The crowd wooed, waited to see what Jared would do.
I peeled my hands from my mouth and forced myself to focus on the more immediate risk, namely another Battlefield Earth. “Jared, please don’t fight again,” I said.
He turned to me, his dark eyes bright with emotion. I reached over and wiped a wetness from his cheek. His eyes had watered. He bent his head and buried it in a sleeve.
“I’m okay,” he said after he wiped his face. “Is this over?”
Cameron sniffed, wiped his face again, his eyes slitted at Jared. “It will be when you’re dead.”
“But, Cameron,” he said with a sigh, “I just got here.”
“And I’m going to send you back.”
“That’s it.” He stood and shrugged out of the jacket. Cameron followed suit. “Your mother sacrificed her life for you, and this is how you repay her? You sulk and pout and throw tantrums like a two-year-old?”
“You’re pushing it, Reaper.”
I scrambled to my feet as they faced off in the parking lot.
“Do you know what she’d say if she were here right now?” Jared asked.
Cameron stepped closer. “You’re a bitch?”
“Exactly.” He closed the distance, meeting him head-on, challenging him with the heavy set of his shoulders. “Only she’d be looking at you.”
“What’d I miss?” Glitch ran up to the melee with an excited grin on his face until he saw who the crowd was watching. He looked over at me. “Again?”

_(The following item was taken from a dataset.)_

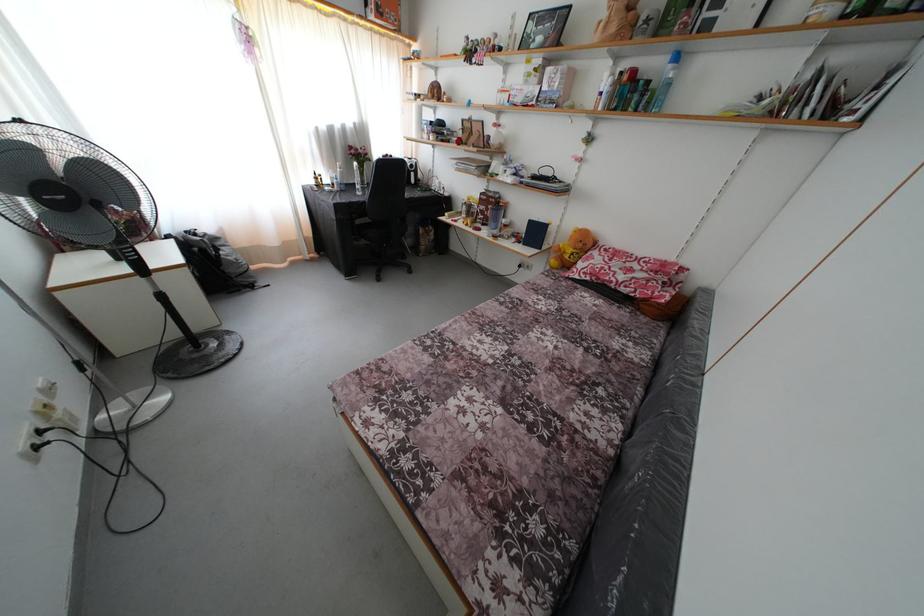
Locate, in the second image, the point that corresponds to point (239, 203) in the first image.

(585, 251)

“Again?” A strong masculine voice echoed around us as the crowd parted and scattered immediately. “So there was a fight before,” Principal Davis said as he approached us.

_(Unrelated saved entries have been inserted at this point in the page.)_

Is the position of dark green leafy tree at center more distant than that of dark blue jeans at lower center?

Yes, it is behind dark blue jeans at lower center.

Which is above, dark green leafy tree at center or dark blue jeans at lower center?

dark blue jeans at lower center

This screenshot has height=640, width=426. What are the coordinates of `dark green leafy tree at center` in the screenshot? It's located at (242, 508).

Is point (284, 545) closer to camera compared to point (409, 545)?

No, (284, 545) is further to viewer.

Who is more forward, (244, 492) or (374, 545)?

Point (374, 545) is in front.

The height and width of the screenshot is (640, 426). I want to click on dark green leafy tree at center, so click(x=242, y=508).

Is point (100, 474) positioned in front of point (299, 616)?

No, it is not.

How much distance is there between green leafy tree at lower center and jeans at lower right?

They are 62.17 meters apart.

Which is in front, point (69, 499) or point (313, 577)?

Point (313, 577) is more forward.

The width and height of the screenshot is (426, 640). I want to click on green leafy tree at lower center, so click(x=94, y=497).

Brooklyn spoke up immediately. “They weren’t fighting, Mr. Davis.”
“They were never fighting,” I said, jumping to their defense. “It’s just an argument.”
Mr. Davis said nothing, so I turned to him. He was staring wide-eyed at Jared’s arms. At the tattoos. He paled and took a minuscule step backwards.
The instant Jared realized what Mr. Davis was looking at, he turned and searched the ground for the jacket. But it was much too late for that. Mr. Davis saw the one thing that would spark his memory of Jared from before. The same age. The same face.
Jared started to reach for the jacket, then realized how futile the effort would be. He inhaled deeply and turned to him, waiting for the principal’s reaction.
“Mr. Davis,” I said, trying to come up with some explanation. But what could I say? Oh, yeah, Mr. Davis, we forgot to mention that this is the same guy who showed up the day your brother died and he’s actually this messenger-slash-reaper guy for some otherworldly answering service and he came back here to spirit me off to Heaven and instead saved my life and changed history and now he’s, like, stuck.
I didn’t think so.
But apparently it didn’t matter. Before I could say anything, he turned and strode off. We were suddenly alone again.
“Are you two, like, bipolar or something?” Brooklyn stood, her resentment leaking out at Cameron and Jared. “’Cause they have medication for that.” I realized she didn’t really know what had just happened, what Jared had revealed. She barged up to Cameron, purpose in her every move. “You accepted, you butthead.”